Q29 of 38 · TypeScript

What is type variance in TypeScript, and why does it matter for function types?

TypeScriptSeniortypescriptvariancecovariancecontravariancestrictFunctionTypesadvanced-types

Short answer

Short answer: Variance describes how subtype relationships propagate through generic types. Covariant types (`T` in output positions) preserve subtype direction. Contravariant types (function parameters with `strictFunctionTypes`) invert it. Understanding this prevents subtle type errors when assigning callback-heavy APIs in test utilities.

Detail

Variance is about how the subtype relationship between Dog and Animal flows through a generic container Container<T>.

Covariance (output position): Container<Dog> is assignable to Container<Animal> if Dog extends Animal. Return types are covariant — a function that returns Dog is usable where one returning Animal is expected.

Contravariance (input position): Function parameters are contravariant — a function accepting Animal is usable where one accepting Dog is expected (not the other way around). This is enforced by strictFunctionTypes.

Invariance: A type that is neither covariant nor contravariant — both input and output. Arrays in TypeScript are bivariant by default (for historical compatibility), but function parameters with strictFunctionTypes are contravariant.

Why it matters for testing:

  • Callback types in test helpers that accept "event handler of type X" have contravariant parameter types.
  • Misunderstanding variance causes puzzling type errors when assigning mock functions.
  • Playwright's page.on event callbacks must accept the event's specific type, not a broader one.
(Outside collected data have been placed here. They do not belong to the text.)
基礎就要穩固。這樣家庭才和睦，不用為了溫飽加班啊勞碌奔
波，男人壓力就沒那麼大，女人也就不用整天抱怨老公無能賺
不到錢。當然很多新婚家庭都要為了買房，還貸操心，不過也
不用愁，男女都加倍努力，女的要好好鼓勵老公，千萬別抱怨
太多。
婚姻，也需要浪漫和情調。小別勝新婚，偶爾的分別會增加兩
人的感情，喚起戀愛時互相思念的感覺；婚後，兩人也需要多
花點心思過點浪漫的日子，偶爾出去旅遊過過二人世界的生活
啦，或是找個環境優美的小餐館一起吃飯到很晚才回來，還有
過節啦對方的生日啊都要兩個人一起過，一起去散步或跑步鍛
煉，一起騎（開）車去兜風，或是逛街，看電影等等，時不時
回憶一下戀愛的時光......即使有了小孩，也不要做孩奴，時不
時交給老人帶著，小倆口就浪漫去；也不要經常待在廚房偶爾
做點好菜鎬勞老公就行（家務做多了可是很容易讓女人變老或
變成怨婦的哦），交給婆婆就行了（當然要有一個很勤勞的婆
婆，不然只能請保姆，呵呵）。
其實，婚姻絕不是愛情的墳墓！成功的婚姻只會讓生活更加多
TypeScript 4.7+: Explicit variance annotations: in (contravariant), out (covariant), in out (invariant) in generic type parameters.

// EXAMPLE

class Animal { name: string = ""; }
class Dog extends Animal { breed: string = ""; }

// Covariant return type — OK
type GetAnimal = () => Animal;
type GetDog = () => Dog;
const getAnimal: GetAnimal = (() => new Dog()); // Dog is assignable to Animal position

// Contravariant parameters — with strictFunctionTypes
type HandleAnimal = (a: Animal) => void;
type HandleDog = (d: Dog) => void;

const handleAnimal: HandleAnimal = (a) => console.log(a.name);
// const handleDog: HandleDog = handleAnimal; // OK: accepts Animal ⊇ Dog, safe
// const handleAnimal2: HandleAnimal = (d: Dog) => d.breed; // Error: Dog param not assignable to Animal

// TypeScript 4.7 explicit variance
type Provider<out T> = () => T;      // covariant output only
type Consumer<in T> = (v: T) => void; // contravariant input only
type Transformer<in out T> = (v: T) => T; // invariant

// WHAT INTERVIEWERS LOOK FOR

The definition of covariance and contravariance with concrete examples. Why `strictFunctionTypes` enforces contravariance for parameters. TypeScript 4.7 variance annotations as a bonus. This is genuinely advanced — a correct answer demonstrates deep type system understanding.

// COMMON PITFALL

Thinking function parameters are covariant — before `strictFunctionTypes`, TypeScript treated method parameters bivariantly (allowing both directions) for practicality. `strictFunctionTypes` corrects this for function types but not method syntax.